WORK REQUEST: In the records below, repeat word for word only the lines starting at the one that contains "ஒவ்வொரு சந்தர்ப்பத்திற்கும்" and ending at the one that contains "התחלתית לשוק.", pictures excluded.

+++ SUPPLIED DATA +++

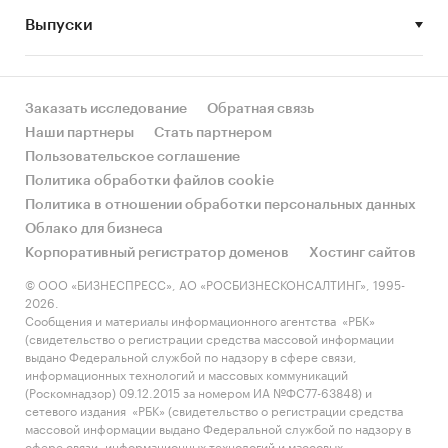
Выпуски
• Рынок растет или снижается? Если растет, то
за счет реального спроса или за счет
инфляции? Как соотносятся рост и падение с
динамикой других регионов?
Заказать исследование
Обратная связь
Наши партнеры
Стать партнером
• Какое место регион занимает в России и в
Пользовательское соглашение
своем федеральном округе по объему продаж
Политика обработки файлов cookie
и по продажам на душу населения?
Политика в отношении обработки персональных данных
Облако для бизнеса
• К какому сегменту можно отнести рынок по
Корпоративный регистратор доменов
Хостинг сайтов
размеру и темпом роста (малый/крупный, с
опережающей динамикой/с отстающей
© ООО «БИЗНЕСПРЕСС», АО «РОСБИЗНЕСКОНСАЛТИНГ», 1995-
2026.
динамикой) в стратегической перспективе и в
Сообщения и материалы информационного агентства «РБК»
текущей ситуации? Меняются ли позиции
(свидетельство о регистрации средства массовой информации
региона с течением времени?
выдано Федеральной службой по надзору в сфере связи,
информационных технологий и массовых коммуникаций
• Насколько рынок насыщен и какой у региона
(Роскомнадзор) 09.12.2015 за номером ИА №ФС77-63848) и
сетевого издания «РБК» (свидетельство о регистрации средства
потенциал роста, если сравнить его с
массовой информации выдано Федеральной службой по надзору в
регионами со схожими доходами, со схожей
сфере связи, информационных технологий и массовых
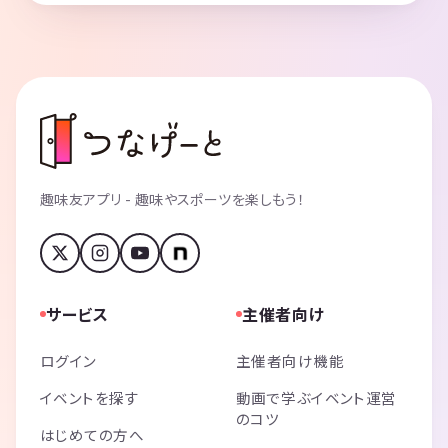
趣味友アプリ - 趣味やスポーツを楽しもう！
サービス
主催者向け
ログイン
主催者向け機能
イベントを探す
動画で学ぶイベント運営
のコツ
はじめての方へ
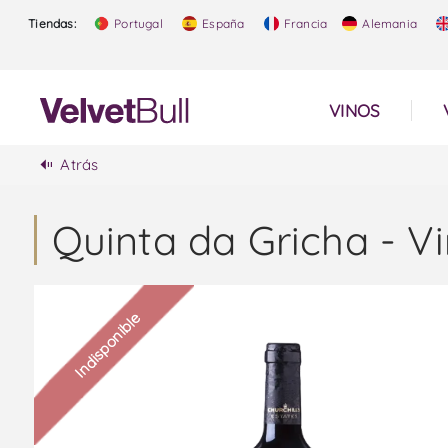
Tiendas:
Portugal
España
Francia
Alemania
VINOS
Atrás
Quinta da Gricha - Vi
Indisponible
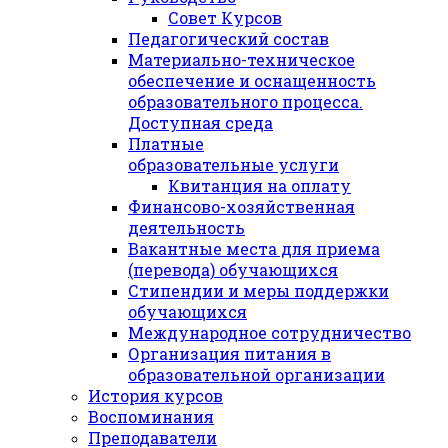
Совет Курсов
Педагогический состав
Материально-техническое
обеспечение и оснащенность
образовательного процесса.
Доступная среда
Платные
образовательные услуги
Квитанция на оплату
Финансово-хозяйственная
деятельность
Вакантные места для приема
(перевода) обучающихся
Стипендии и меры поддержки
обучающихся
Международное сотрудничество
Организация питания в
образовательной организации
История курсов
Воспоминания
Преподаватели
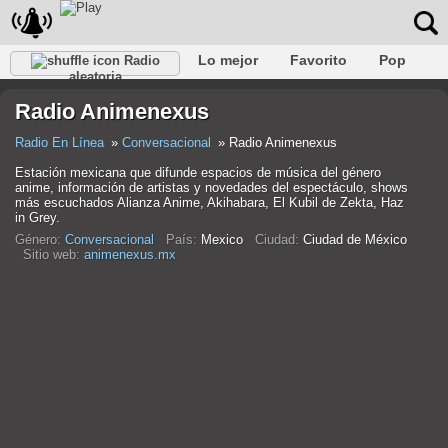
Lo mejor
Favorito
Pop
Radio
aleatoria
Club
Rock
Retro
Relajarse
Conversacional
Radio Animenexus
Rap
Trans
Falk
Jazz
Bebé
Clásico
Radio En Línea
Conversacional
Radio Animenexus
Estación mexicana que difunde espacios de música del género
anime, información de artistas y novedades del espectáculo, shows
más escuchados Alianza Anime, Akihabara, El Kubil de Zekta, Haz
in Grey.
Género:
Conversacional
País:
Mexico
Ciudad:
Ciudad de México
Sitio web:
animenexus.mx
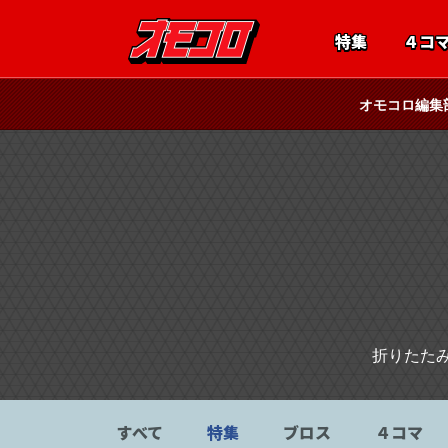
特集
４コ
オモコロ編集
折りたた
すべて
特集
ブロス
４コマ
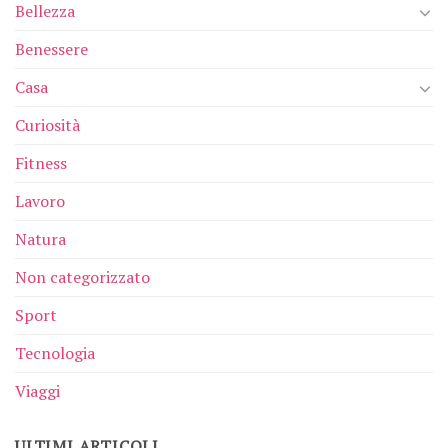
Bellezza
Benessere
Casa
Curiosità
Fitness
Lavoro
Natura
Non categorizzato
Sport
Tecnologia
Viaggi
ULTIMI ARTICOLI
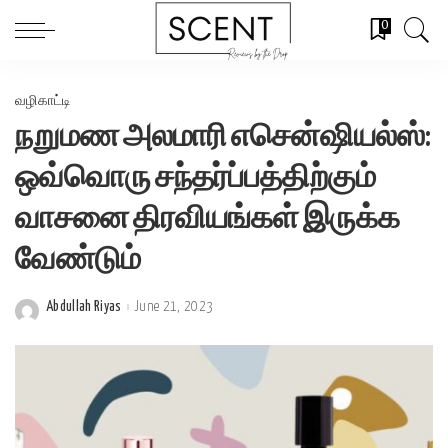
0
வழிகாட்டி
நறுமண அலமாரி எசென்ஷியல்ஸ்:
ஒவ்வொரு சந்தர்ப்பத்திற்கும்
வாசனை திரவியங்கள் இருக்க
வேண்டும்
Abdullah Riyas
June 21, 2023
Posted
by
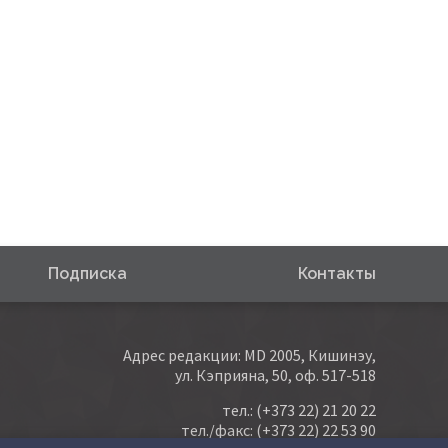
Подписка
Контакты
Адрес редакции: MD 2005, Кишинэу,
ул. Кэприяна, 50, оф. 517-518
тел.:
(+373 22) 21 20 22
тел./факс:
(+373 22) 22 53 90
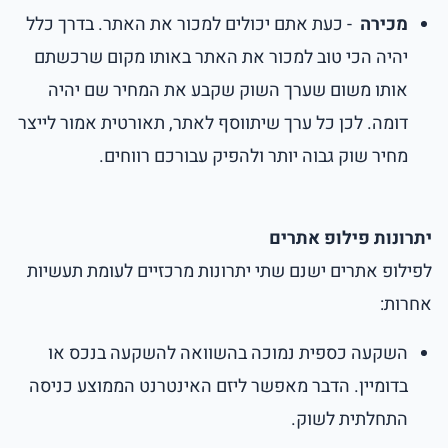
מכירה
- כעת אתם יכולים למכור את האתר. בדרך כלל
יהיה הכי טוב למכור את האתר באותו מקום שרכשתם
אותו משום שערך השוק שקבע את המחיר שם יהיה
דומה. לכן כל ערך שיתווסף לאתר, תאורטית אמור לייצר
מחיר שוק גבוה יותר ולהפיק עבורכם רווחים.
יתרונות פילופ אתרים
לפילופ אתרים ישנם שתי יתרונות מרכזיים לעומת תעשיות
אחרות:
השקעה כספית נמוכה בהשוואה להשקעה בנכס או
בדומיין. הדבר מאפשר ליזם האינטרנט הממוצע כניסה
התחלתית לשוק.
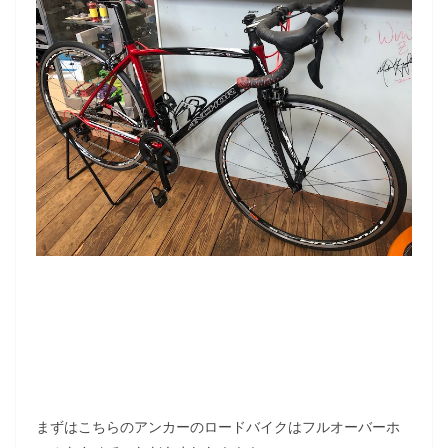
まずはこちらのアンカーのロードバイクはフルオーバーホ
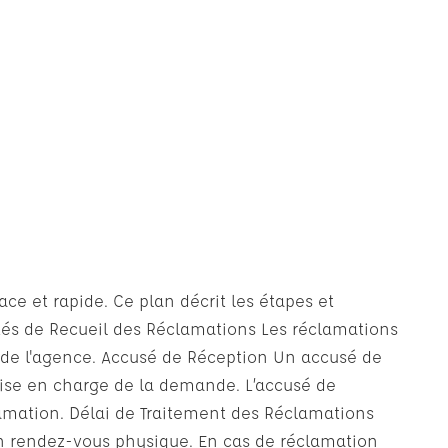
ce et rapide. Ce plan décrit les étapes et
lités de Recueil des Réclamations Les réclamations
l de l'agence. Accusé de Réception Un accusé de
rise en charge de la demande. L’accusé de
lamation. Délai de Traitement des Réclamations
un rendez-vous physique. En cas de réclamation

+++

ANSWER FOR THE TASK:
ஒவ்வொரு சந்தர்ப்பத்திற்கும்
வாசனை திரவியங்கள் இருக்க
வேண்டும்
Abdullah Riyas
June 21, 2023
Posted
by
Подписка
Контакты
Адрес редакции: MD 2005, Кишинэу,
ул. Кэприяна, 50, оф. 517-518
тел.:
(+373 22) 21 20 22
тел./факс:
(+373 22) 22 53 90
מכירה
- כעת אתם יכולים למכור את האתר. בדרך כלל
יהיה הכי טוב למכור את האתר באותו מקום שרכשתם
אותו משום שערך השוק שקבע את המחיר שם יהיה
דומה. לכן כל ערך שיתווסף לאתר, תאורטית אמור לייצר
מחיר שוק גבוה יותר ולהפיק עבורכם רווחים.
יתרונות פילופ אתרים
לפילופ אתרים ישנם שתי יתרונות מרכזיים לעומת תעשיות
אחרות:
השקעה כספית נמוכה בהשוואה להשקעה בנכס או
בדומיין. הדבר מאפשר ליזם האינטרנט הממוצע כניסה
התחלתית לשוק.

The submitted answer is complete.